EXCERPT PROVIDED:
Friday, October 15, 2004

hypothetical re-emergence of the draft

The youth of America has become disillusioned. In many countries, military service is a requirement for its citizens. As the world's last true superpower, we have adopted an attitude that something needs to be done, but that someone won't be me and someone else will be there to pick up the slack. Admittedly, I'm part of this and don't plan to change that stance. Our country has seen a great many decades of peace and prosperity where the specter of domestic and global threat has become virtually a non-issue. It wasn't until 9/11 that "we had to look at the world differently". We weren't so much looking at the world differently, but it was the alarm clock that gave the semblance of a wake up pinch to the citizens of our nation that we are not living in a protective bubble, protected from outside threats by the esteem and power position of our nation.

(Stored data)
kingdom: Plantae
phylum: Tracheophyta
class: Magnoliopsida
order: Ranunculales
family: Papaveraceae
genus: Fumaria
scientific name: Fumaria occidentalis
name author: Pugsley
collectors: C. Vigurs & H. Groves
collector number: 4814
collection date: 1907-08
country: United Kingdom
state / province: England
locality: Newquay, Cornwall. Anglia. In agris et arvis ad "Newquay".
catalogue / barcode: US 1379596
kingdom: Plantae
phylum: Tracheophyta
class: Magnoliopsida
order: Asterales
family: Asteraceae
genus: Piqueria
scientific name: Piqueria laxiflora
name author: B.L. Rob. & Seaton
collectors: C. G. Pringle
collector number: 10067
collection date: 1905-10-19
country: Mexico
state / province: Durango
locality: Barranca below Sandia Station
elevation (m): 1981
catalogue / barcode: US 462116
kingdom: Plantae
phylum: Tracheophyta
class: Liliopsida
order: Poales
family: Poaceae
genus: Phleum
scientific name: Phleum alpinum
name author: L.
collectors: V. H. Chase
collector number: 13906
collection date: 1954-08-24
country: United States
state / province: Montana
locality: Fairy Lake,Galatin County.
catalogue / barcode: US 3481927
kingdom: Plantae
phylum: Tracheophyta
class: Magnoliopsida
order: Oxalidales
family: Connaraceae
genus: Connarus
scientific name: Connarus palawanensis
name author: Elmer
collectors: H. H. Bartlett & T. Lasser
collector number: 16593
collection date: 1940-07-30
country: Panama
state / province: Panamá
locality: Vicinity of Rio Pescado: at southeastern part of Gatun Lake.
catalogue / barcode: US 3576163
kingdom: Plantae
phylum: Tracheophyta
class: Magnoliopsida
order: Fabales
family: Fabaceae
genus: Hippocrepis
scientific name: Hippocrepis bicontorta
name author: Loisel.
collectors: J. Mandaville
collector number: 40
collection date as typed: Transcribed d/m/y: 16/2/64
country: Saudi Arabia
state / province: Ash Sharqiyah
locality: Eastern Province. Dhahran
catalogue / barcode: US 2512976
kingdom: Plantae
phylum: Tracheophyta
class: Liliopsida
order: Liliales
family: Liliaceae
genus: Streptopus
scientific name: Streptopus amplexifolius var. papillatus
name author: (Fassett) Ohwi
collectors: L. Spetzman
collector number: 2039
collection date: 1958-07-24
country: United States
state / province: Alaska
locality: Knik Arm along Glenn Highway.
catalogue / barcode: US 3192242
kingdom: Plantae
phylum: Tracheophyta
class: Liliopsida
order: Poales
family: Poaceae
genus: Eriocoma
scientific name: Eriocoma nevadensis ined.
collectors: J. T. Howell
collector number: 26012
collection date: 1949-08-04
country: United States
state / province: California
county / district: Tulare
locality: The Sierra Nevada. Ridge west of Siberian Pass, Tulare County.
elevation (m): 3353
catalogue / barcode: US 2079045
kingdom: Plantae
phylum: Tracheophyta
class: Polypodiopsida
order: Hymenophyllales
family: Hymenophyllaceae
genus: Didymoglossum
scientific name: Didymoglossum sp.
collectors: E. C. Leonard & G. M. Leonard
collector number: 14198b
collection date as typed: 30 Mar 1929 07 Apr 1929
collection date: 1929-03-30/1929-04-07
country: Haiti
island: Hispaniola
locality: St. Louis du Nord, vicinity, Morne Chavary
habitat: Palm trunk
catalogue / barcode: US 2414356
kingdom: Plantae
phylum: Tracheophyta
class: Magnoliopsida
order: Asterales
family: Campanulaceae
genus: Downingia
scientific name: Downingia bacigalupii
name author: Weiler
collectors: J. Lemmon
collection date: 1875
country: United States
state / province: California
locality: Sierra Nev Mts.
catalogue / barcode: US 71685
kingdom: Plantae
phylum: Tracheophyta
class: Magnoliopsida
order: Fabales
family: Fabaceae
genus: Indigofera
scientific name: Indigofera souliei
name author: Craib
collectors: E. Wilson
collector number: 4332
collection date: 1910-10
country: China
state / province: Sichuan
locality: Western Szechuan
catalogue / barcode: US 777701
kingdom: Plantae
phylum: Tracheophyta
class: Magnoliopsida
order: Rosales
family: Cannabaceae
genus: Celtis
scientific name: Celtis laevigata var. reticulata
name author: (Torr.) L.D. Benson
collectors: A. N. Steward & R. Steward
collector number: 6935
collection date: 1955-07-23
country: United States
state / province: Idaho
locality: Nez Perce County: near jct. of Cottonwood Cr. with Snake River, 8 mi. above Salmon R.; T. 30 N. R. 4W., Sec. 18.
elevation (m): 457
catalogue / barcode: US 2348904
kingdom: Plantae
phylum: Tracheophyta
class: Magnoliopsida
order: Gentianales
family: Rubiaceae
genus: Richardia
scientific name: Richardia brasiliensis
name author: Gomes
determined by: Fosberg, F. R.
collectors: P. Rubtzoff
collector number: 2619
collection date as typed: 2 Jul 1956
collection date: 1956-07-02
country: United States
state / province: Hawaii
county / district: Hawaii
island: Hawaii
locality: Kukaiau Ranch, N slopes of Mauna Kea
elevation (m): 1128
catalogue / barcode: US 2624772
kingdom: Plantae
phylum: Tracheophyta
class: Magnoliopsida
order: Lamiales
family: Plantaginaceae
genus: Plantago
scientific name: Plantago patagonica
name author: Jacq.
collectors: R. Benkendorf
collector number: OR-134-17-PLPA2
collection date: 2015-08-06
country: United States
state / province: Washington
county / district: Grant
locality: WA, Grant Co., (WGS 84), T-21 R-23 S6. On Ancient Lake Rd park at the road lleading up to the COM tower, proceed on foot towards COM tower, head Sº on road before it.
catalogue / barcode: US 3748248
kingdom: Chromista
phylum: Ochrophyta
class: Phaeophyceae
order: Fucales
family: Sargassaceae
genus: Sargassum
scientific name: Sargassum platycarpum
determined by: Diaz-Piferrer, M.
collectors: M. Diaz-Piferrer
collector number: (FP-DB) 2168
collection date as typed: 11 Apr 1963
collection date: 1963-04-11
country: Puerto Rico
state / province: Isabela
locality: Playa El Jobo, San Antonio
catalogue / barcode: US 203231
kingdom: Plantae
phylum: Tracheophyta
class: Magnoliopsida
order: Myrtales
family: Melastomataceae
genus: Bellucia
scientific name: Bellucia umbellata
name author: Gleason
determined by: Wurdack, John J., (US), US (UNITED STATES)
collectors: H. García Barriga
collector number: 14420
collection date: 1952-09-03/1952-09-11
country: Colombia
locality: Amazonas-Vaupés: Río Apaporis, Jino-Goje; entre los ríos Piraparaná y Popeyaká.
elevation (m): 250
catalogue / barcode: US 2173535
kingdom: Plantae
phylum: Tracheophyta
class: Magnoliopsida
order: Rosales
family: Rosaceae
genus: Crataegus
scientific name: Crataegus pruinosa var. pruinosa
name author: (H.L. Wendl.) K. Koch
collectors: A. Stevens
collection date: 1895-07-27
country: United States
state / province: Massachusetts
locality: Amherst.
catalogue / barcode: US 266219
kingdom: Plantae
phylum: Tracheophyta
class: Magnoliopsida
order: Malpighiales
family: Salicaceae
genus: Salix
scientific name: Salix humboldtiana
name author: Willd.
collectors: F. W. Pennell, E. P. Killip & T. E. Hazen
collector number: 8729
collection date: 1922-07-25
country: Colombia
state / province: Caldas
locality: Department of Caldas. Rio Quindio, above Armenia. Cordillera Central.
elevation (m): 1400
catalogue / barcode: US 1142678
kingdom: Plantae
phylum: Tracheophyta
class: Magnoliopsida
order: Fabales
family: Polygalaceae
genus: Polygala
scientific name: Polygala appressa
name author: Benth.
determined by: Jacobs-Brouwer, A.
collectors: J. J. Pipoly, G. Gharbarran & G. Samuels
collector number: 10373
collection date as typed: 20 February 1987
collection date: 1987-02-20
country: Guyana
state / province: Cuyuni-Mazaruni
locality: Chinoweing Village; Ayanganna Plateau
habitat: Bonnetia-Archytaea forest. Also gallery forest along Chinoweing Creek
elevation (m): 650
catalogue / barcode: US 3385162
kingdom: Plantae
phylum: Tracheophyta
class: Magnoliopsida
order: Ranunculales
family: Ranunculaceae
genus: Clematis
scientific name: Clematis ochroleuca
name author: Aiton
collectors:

PARTS OF THE EXERCISE:
(a) List every sentence in the post about the draft that contains the word "world" in any form.
(b) From the post about the draft, extract everything from "The youth of" down to "of our nation.".

SOLUTIONS TO EACH TASK:
(a)
As the world's last true superpower, we have adopted an attitude that something needs to be done, but that someone won't be me and someone else will be there to pick up the slack.
It wasn't until 9/11 that "we had to look at the world differently".
We weren't so much looking at the world differently, but it was the alarm clock that gave the semblance of a wake up pinch to the citizens of our nation that we are not living in a protective bubble, protected from outside threats by the esteem and power position of our nation.

(b)
The youth of America has become disillusioned. In many countries, military service is a requirement for its citizens. As the world's last true superpower, we have adopted an attitude that something needs to be done, but that someone won't be me and someone else will be there to pick up the slack. Admittedly, I'm part of this and don't plan to change that stance. Our country has seen a great many decades of peace and prosperity where the specter of domestic and global threat has become virtually a non-issue. It wasn't until 9/11 that "we had to look at the world differently". We weren't so much looking at the world differently, but it was the alarm clock that gave the semblance of a wake up pinch to the citizens of our nation that we are not living in a protective bubble, protected from outside threats by the esteem and power position of our nation.